/ 3 March 2006

Touchy-feely

He spoke to us; he joked; took his shirt off. He acknowledged problems. He gave interview on interview. How nice! How unusual!

President Thabo Mbeki hit the hustings over the past fortnight to boost the flagging fortunes of his party and to ward off a low turnout in the election.

Its victory never in any doubt, the real benchmark for the African National Congress is the percentage poll. At the time of going to press, it appeared the turnout was not substantially lower than that in the local poll of 2000 — about 47%.

Next week, Mbeki will put his suit back on and return to his jet plane and his laptop. And, as we outline in this edition, the government is putting in place a battery of measures to fix local government, the ANC’s Achilles heel. The party has chucked out close to two-thirds of the councillors elected in 2000. Its newly elected representatives will work under a pledge to live in their communities and to keep their hands out of the till.

Municipal managers, responsible for some of the biggest graft and mismanagement scandals of the past five years, will now have to meet strict performance criteria to earn their salaries and bonuses. Many earn more than Mbeki for doing a lot less.

From Mangaung to Cape Town, the ANC’s local representatives have caused red faces: Mangaung mayor Papi Mokoena, for example, ran a Free State mafia that “won” juicy tenders. He was forced to quit.

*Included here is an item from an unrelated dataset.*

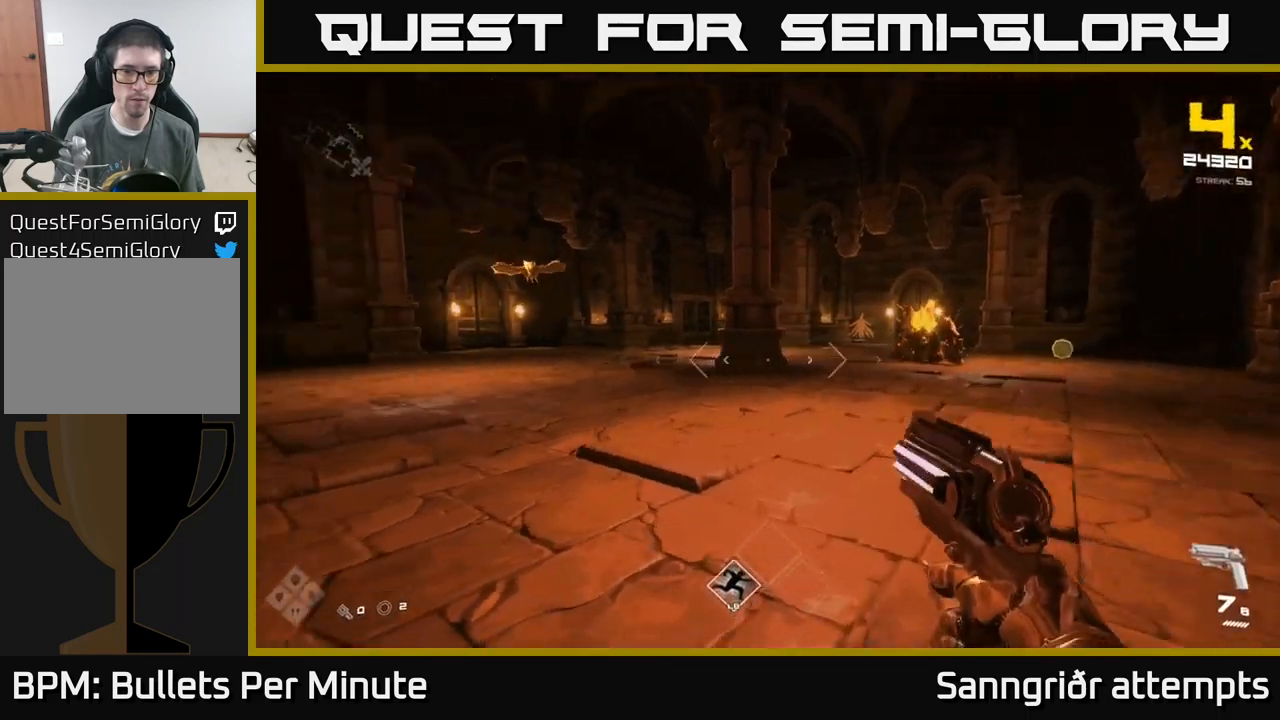
{"buttons": ["R2"], "left_stick": "up-left", "right_stick": "center", "events": [[267, "right_stick", "center"], [367, "left_stick", "up"], [433, "R2", "down"], [500, "left_stick", "up-left"]]}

In Cape Town, mayor NomaIndia Mfeketo managed to alienate the coloured community by hiring her alleged boyfriend, Blackman Ngoro, to assist with “communications”. Her shenanigans may have probably cost the ANC the city.

No wonder the Presidency is planning a huge monitoring and evaluation system, while the Treasury is going to insist on getting more bang for its bucks. Everywhere Mbeki has gone on the hustings, he has heard demands for the simplest quality of life enhancements: an end to the feudal bucket system; performance on promises of cheap electricity and water.

The changes are necessary and overdue.

But so is another. As the hustings revealed, people want to be in regular touch with their representatives. Ward committees must be made to work, and public representatives must be out there, regularly seeing to the needs of communities.

That is what we pay them for; not to sit in endless meetings, workshops and strategy sessions that go nowhere.

As government moves to fix local government, it should be careful of entangling the system in top-down bureaucracy, with all attention focused on fancy new government structures, meetings and form-filling and report writing, overseen by Big Brother in the Union Buildings.

There is nothing like a little touchy-feely to make democracy work.

Separate but equal

This week the Mail & Guardian publishes a 7 000-word article on the question of whether Israel can fairly be described as an apartheid state. In it, The Guardian‘s Jerusalem correspondent, Chris McGreal, finds differences, but also substantial parallels.

No doubt this decision will provoke the same flood of letters and debate as when it was first published in The Guardian; no doubt some readers will accuse us of anti-Semitism for this publishing decision, as they have done on other occasions. They are entirely off the mark. We believe that in the 21st century, the need for open debate and constructive criticism is more necessary than ever.

Our aim is, firstly, to open up debate on one of the world’s most intractable conflicts. In South Africa, there are efforts to shut down this debate. The Jewish Board of Deputies believes articles like these which criticise Israeli policies amount to anti-Semitism, because they create conditions in which Israel’s legitimacy is questioned.

The M&G follows the South African government in believing that the only realistic hope of peace lies in creating viable sovereign states for both Palestinians and Jews. But minimum conditions for this are Israel’s recognition of the Palestinians’ elected representatives, followed by complete withdrawal from the occupied West Bank and the acceptance of East Jerusalem as the Palestinian capital. Even Hamas has set this as a bottom line for a “truce”.

Yet Israel refuses to speak to Hamas — indeed, it is trying to isolate it internationally, while planning to starve Palestinians into switching their support to Fatah in a fresh election.

It continues to build houses in East Jerusalem and expand West Bank settlements. Israeli leader Ehud Olmert has announced that his government will unilaterally set borders that would annex more than half the West Bank.

Such measures are a guarantee of continued conflict with Palestinians and the Arab world.

McGreal’s special report will spark much discussion for the parallels, and differences, that it finds between Israel and South Africa.

But we believe the time is right for Israelis and Palestinians to emulate elements of South Africa’s political settlement: hard, honest talk and the ability to give up in order to gain.